Directions –
**a)** Please print the part of the BMC South strike vote text between "99% of the staff" and "of the MNA.", inclusive, with no changes.
**b)** According to the BMC South strike vote text, what share of the facility's eligible RNs and healthcare professionals took part in the secret ballot vote?
**c)** In one to three sentences, explain why attorneys for the MNA filed charges against BMC, as stated in the BMC South strike vote text.

Document text –
--*--

The vote follows a vote in December at BMC Brighton over similar Issues

The effort to cut compensation comes after BMC received hundreds of millions of dollars from the Commonwealth to operate the hospital, formerly owned by Steward Healthcare, and after healthcare workers stuck with the facility to ensure its survival to protect the community

BROCKTON, Mass., Feb. 5, 2026 /PRNewswire/ — Registered nurses and healthcare professionals at Boston Medical Center (BMC) South (formerly Good Samaritan Medical Center), represented by the Massachusetts Nurses Association (MNA), have voted overwhelmingly to authorize their bargaining committee to call a three-day strike in response to BMC executives’ demands to cut staffing levels, to gut retirement, healthcare and time off benefits. The benefits cuts will result in the loss of thousands of dollars a year for most nurses and healthcare professionals, while undermining the hospital’s ability to recruit and retain staff to ensure safe patient care. Staff are also protesting bad faith bargaining, and attorneys for the MNA have filed charges against BMC for bargaining in bad faith by implementing further health insurance cuts and cost increases without negotiating, as well as for discriminating against unionized staff.

99% of the staff voting voted to authorize their bargaining committee to schedule a three-day strike, with 96% of the facility’s eligible RNs and healthcare professionals taking part in the secret ballot vote. Voters included the hospital’s pharmacists, social workers, physical therapists, substance abuse counselors, lab scientists, RNs, occupational therapists and speech pathologists, all of whom are members of the MNA.

--*--

Provided records –
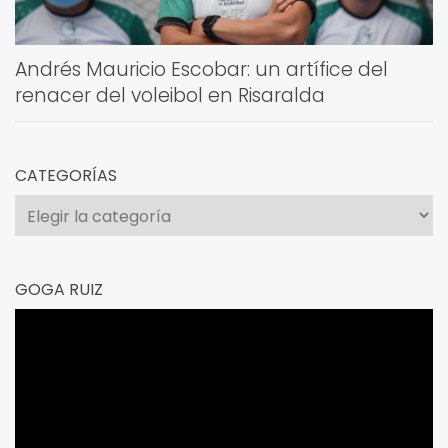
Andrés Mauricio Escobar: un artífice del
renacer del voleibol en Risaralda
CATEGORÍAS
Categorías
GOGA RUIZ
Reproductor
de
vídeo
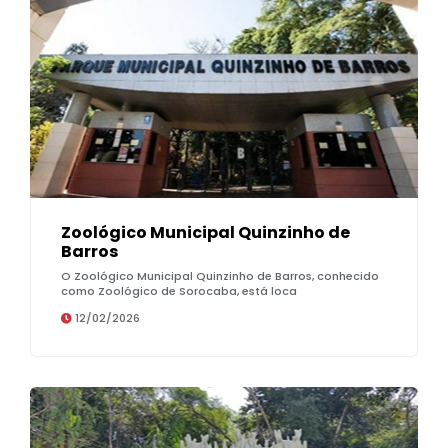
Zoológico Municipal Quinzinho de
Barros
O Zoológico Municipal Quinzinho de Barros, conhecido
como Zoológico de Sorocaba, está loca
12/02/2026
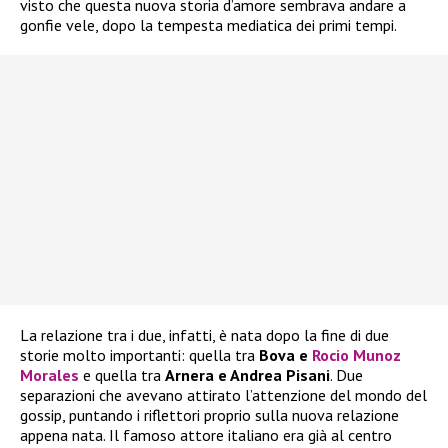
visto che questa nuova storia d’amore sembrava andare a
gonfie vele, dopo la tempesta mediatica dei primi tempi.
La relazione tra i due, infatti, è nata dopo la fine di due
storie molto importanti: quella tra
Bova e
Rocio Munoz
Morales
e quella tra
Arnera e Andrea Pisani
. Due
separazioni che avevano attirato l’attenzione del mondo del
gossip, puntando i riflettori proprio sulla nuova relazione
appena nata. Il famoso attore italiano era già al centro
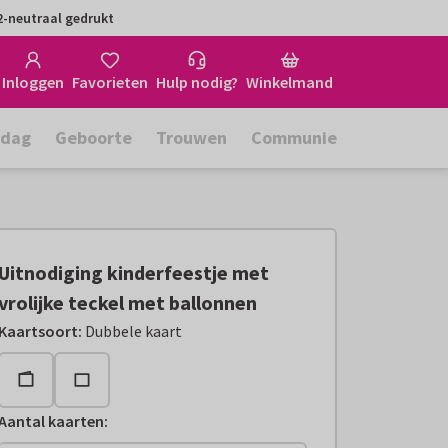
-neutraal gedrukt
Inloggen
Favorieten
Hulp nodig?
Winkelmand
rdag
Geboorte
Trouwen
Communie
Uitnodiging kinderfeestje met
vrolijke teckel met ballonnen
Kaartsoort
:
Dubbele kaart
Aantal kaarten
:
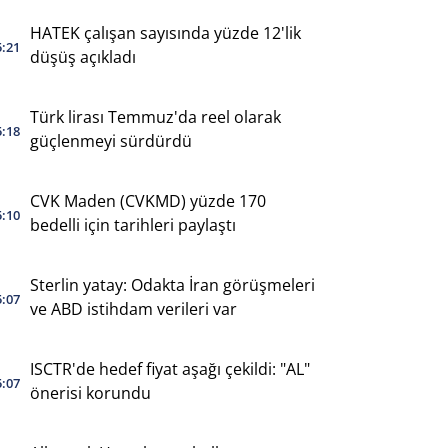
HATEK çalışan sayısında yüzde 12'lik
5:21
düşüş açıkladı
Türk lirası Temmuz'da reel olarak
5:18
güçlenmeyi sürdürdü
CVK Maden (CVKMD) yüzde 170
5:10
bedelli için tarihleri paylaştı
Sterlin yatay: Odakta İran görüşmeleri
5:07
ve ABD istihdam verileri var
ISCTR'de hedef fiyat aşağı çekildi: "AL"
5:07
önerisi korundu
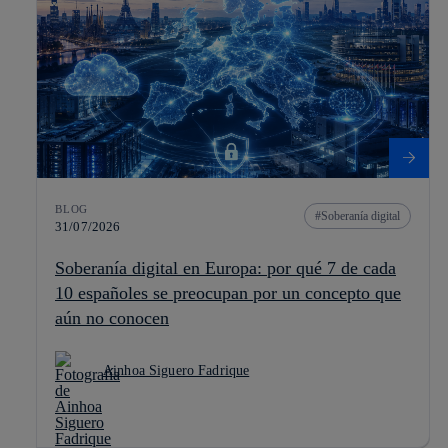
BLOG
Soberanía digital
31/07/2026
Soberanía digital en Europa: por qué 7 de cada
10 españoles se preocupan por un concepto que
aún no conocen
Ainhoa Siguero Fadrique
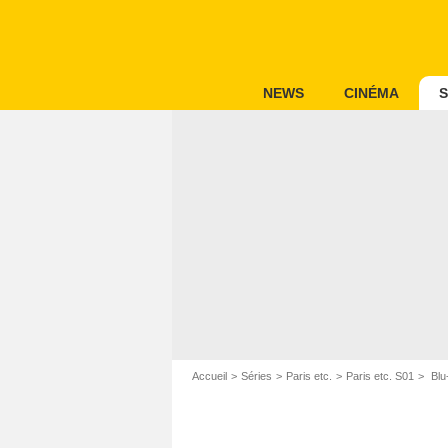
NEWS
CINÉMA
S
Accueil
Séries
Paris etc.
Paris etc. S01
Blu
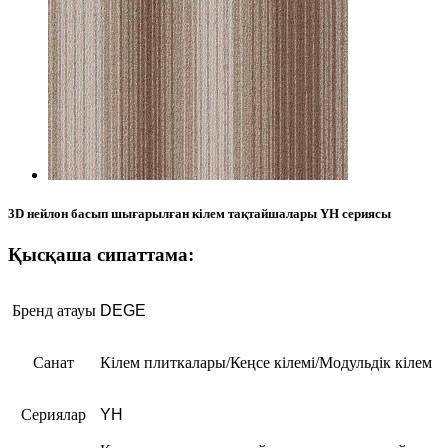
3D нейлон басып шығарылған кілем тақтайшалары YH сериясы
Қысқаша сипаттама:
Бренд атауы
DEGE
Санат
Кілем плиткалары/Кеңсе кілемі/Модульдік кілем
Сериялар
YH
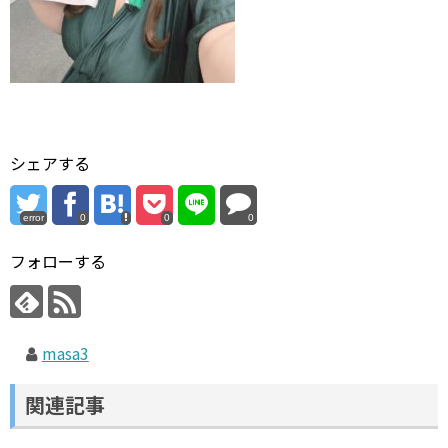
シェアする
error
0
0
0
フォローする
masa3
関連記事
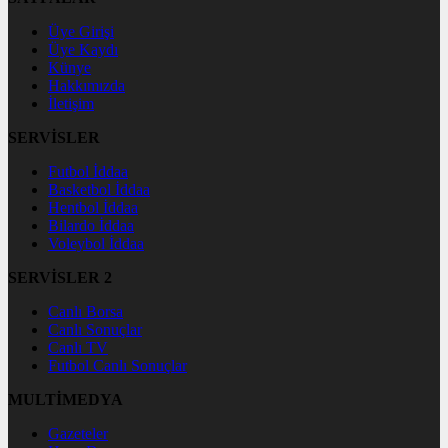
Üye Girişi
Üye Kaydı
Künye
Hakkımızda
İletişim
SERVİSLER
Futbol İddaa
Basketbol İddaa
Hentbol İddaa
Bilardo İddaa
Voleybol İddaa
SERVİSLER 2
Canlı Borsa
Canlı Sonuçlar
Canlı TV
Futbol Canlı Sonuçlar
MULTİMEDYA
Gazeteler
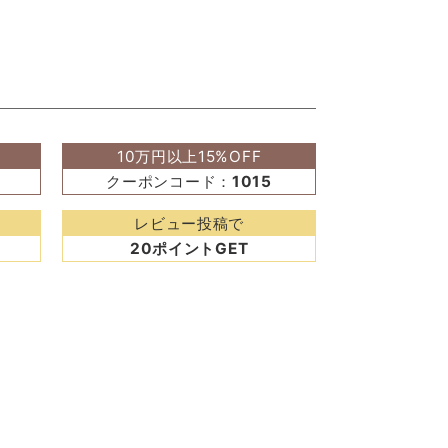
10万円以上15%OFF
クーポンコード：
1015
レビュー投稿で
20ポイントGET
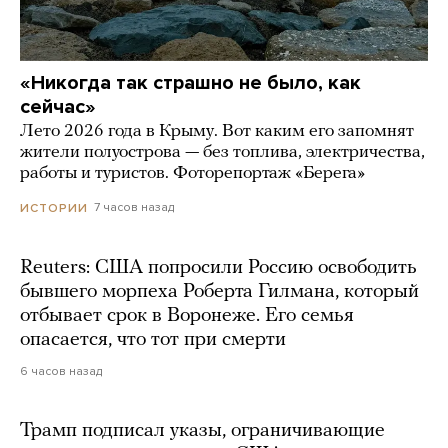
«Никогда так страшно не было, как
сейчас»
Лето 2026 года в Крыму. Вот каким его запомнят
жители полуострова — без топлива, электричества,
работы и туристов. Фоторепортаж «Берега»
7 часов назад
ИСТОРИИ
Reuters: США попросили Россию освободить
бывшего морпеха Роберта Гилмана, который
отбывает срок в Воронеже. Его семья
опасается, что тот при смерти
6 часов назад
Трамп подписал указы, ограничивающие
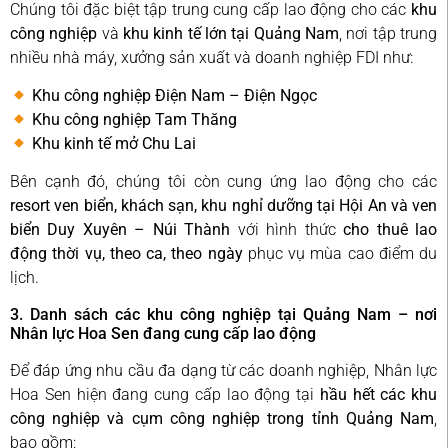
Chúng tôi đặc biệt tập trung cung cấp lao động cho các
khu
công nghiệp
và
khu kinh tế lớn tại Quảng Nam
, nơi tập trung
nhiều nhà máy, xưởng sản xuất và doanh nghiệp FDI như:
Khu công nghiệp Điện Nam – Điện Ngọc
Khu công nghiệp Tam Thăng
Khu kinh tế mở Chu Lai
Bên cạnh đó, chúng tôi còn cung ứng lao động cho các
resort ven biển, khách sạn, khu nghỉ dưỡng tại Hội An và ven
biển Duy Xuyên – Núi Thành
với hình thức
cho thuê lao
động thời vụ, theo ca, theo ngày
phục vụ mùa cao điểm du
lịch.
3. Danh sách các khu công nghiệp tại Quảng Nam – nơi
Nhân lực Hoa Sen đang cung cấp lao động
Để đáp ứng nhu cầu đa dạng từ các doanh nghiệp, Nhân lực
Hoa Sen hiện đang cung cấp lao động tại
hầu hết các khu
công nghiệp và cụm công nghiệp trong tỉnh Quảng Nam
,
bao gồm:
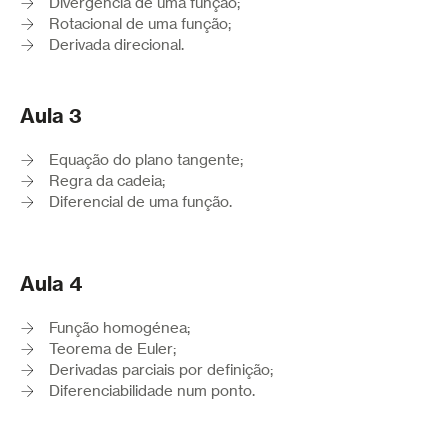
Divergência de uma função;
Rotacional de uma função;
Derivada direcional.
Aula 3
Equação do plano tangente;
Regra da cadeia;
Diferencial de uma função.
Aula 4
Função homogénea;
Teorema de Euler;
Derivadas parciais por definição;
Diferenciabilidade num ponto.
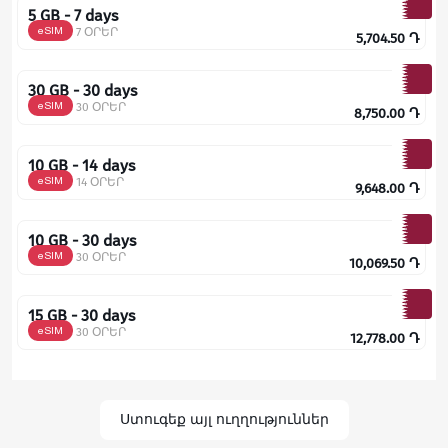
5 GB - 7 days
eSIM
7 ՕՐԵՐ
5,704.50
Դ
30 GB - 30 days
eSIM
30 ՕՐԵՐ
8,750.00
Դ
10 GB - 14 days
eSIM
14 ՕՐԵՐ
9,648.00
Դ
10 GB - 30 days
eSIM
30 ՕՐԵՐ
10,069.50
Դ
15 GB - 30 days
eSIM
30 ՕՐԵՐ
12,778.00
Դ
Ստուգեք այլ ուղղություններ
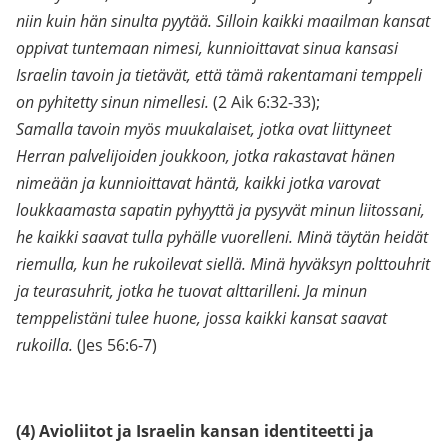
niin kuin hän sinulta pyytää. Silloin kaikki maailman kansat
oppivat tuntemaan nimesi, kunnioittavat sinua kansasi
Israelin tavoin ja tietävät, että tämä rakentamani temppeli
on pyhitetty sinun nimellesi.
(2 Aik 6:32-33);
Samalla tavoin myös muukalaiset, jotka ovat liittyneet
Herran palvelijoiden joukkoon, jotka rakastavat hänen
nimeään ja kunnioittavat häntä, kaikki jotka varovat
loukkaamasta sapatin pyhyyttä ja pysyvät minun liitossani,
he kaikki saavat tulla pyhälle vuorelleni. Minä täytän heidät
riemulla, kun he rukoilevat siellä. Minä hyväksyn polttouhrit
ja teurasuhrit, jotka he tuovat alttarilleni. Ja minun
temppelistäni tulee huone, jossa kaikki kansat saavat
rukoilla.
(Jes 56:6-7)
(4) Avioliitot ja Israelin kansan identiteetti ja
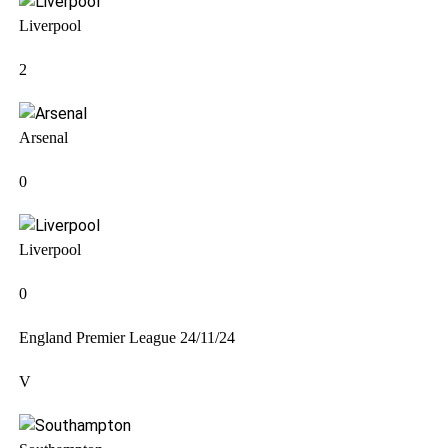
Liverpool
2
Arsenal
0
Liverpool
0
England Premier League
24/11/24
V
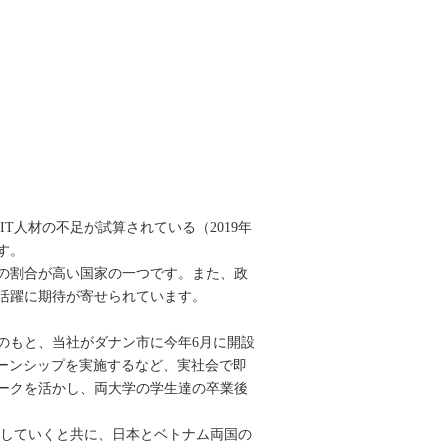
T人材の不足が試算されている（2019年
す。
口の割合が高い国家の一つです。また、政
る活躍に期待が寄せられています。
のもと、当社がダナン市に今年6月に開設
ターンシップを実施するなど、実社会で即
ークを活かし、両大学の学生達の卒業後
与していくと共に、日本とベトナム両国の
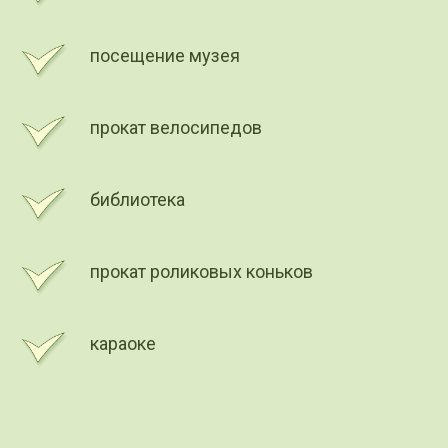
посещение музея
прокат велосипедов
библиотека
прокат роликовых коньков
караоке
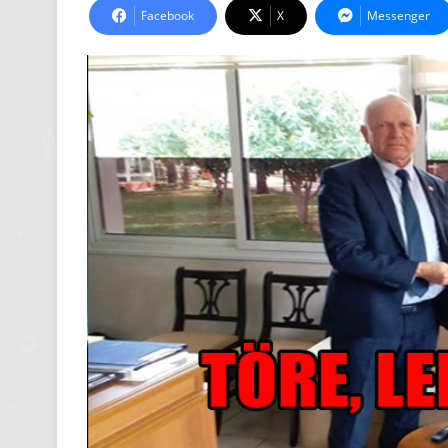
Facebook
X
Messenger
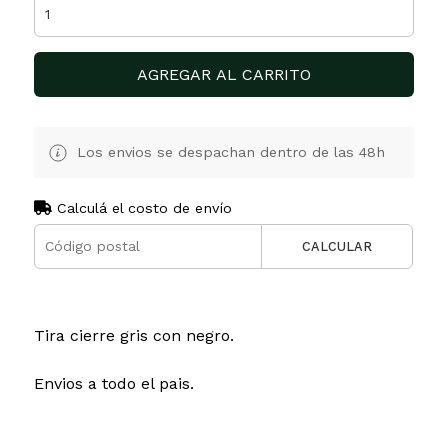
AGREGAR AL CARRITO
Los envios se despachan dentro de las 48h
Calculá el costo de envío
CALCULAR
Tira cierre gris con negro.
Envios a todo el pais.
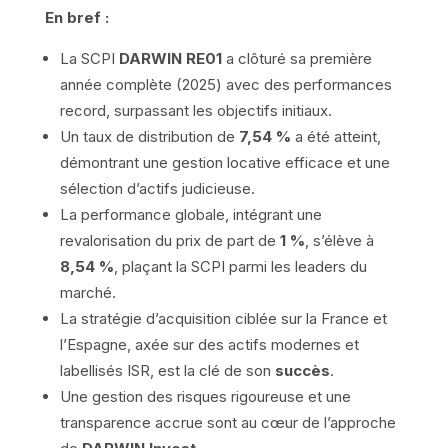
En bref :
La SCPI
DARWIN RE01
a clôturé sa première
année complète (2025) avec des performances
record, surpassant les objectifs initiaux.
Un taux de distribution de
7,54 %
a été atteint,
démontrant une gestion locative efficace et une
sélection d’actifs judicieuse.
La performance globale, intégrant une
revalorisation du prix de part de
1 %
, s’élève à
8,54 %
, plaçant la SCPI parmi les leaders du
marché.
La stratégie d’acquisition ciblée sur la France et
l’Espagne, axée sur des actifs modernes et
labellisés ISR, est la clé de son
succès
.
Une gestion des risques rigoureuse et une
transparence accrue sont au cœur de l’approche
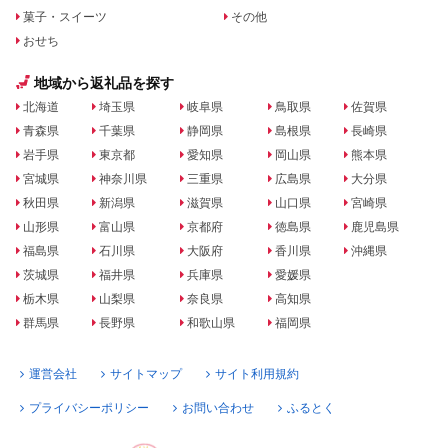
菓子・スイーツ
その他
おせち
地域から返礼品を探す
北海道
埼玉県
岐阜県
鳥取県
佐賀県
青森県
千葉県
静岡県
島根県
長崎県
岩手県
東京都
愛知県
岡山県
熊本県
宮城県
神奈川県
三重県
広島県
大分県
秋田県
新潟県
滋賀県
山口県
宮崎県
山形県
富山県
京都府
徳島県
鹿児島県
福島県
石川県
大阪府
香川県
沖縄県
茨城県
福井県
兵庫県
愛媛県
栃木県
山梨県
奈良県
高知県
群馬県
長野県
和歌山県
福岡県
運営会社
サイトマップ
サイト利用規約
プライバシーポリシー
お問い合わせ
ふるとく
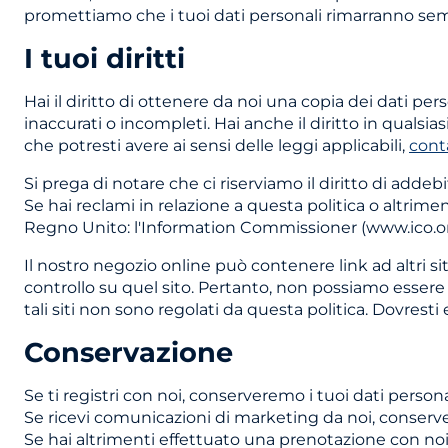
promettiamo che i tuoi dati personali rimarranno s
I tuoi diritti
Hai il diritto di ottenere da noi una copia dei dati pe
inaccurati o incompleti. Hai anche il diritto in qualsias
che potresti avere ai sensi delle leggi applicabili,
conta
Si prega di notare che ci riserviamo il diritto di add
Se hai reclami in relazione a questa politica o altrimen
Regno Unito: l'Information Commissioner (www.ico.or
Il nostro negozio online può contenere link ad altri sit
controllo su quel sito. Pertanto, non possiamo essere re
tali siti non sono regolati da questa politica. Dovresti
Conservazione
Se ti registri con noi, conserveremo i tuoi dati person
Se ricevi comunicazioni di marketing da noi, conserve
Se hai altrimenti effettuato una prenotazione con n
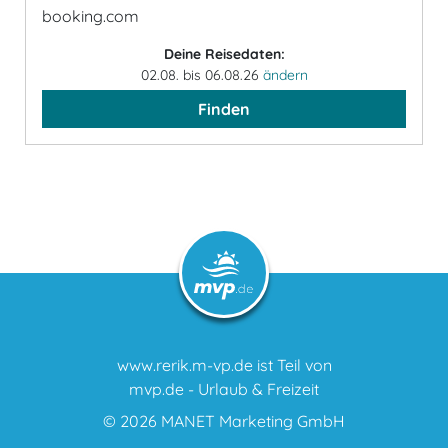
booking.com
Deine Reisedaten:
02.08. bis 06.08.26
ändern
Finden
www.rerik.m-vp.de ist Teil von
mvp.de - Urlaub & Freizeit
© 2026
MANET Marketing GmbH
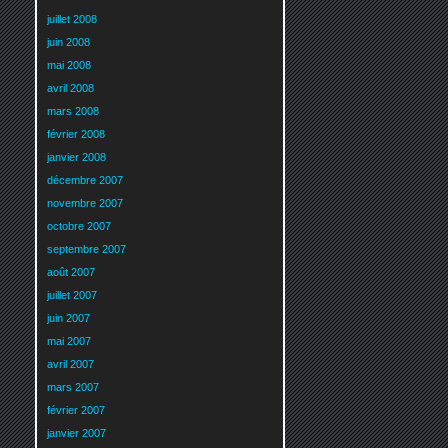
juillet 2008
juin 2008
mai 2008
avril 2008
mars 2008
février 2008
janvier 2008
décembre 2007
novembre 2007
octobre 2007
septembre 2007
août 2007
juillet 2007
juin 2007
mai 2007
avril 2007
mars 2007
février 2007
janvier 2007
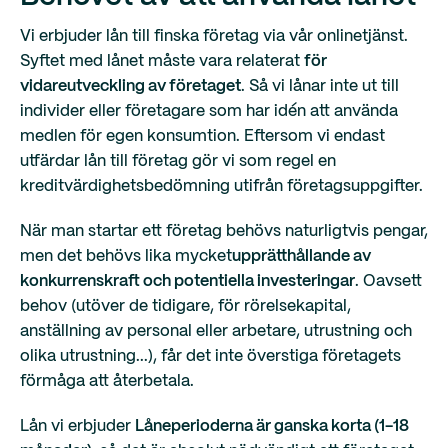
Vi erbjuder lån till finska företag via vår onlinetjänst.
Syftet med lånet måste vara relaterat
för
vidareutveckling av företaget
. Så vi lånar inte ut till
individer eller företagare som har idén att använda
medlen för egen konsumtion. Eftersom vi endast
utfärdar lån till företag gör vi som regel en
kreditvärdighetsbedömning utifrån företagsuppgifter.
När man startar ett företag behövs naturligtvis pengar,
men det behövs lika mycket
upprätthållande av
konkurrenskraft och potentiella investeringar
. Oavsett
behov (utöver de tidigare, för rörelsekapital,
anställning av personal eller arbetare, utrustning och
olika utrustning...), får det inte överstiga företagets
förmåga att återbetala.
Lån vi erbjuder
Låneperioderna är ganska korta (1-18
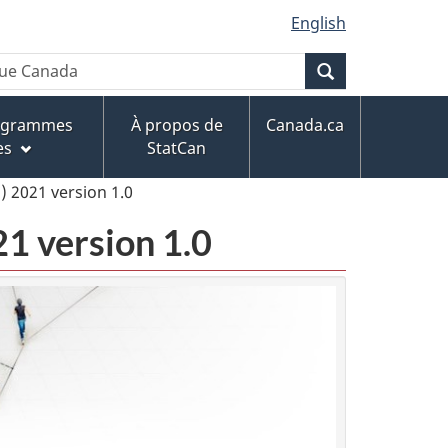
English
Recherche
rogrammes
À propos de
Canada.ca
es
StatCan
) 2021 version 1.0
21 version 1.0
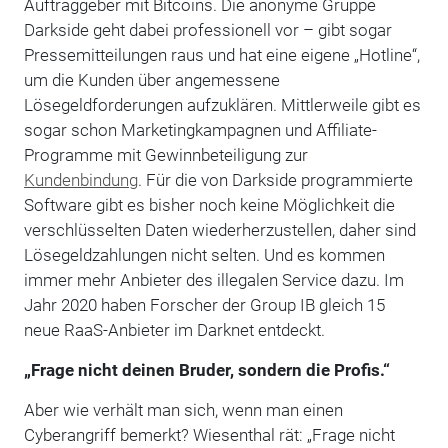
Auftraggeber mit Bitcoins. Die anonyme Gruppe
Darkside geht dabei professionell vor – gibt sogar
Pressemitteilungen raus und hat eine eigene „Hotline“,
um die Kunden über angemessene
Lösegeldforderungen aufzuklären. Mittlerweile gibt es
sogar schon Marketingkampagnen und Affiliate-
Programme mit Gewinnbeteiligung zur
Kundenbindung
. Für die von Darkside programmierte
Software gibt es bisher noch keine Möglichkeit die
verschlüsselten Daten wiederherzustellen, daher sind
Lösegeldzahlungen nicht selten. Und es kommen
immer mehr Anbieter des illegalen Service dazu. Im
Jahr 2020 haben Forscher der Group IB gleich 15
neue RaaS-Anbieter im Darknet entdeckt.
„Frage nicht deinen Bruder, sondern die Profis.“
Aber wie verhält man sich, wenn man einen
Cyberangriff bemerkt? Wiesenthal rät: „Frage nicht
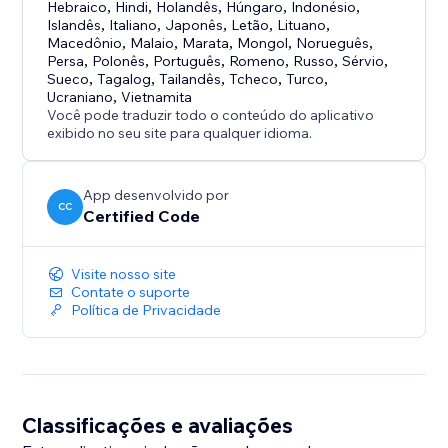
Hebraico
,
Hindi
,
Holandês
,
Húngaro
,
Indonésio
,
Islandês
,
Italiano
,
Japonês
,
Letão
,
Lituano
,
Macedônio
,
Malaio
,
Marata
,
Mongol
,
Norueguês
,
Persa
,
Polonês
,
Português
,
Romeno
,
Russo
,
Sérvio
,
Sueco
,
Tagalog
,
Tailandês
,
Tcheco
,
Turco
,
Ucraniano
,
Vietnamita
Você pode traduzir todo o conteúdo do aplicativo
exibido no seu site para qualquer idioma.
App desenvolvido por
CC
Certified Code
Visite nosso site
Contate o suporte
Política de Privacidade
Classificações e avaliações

--*--

Solutions –
**a)**
99% of the staff voting voted to authorize their bargaining committee to schedule a three-day strike, with 96% of the facility’s eligible RNs and healthcare professionals taking part in the secret ballot vote. Voters included the hospital’s pharmacists, social workers, physical therapists, substance abuse counselors, lab scientists, RNs, occupational therapists and speech pathologists, all of whom are members of the MNA.

**b)** 96%

**c)** The attorneys charged BMC with bargaining in bad faith because it implemented further health insurance cuts and cost increases without negotiating. The charges also accuse BMC of discriminating against unionized staff.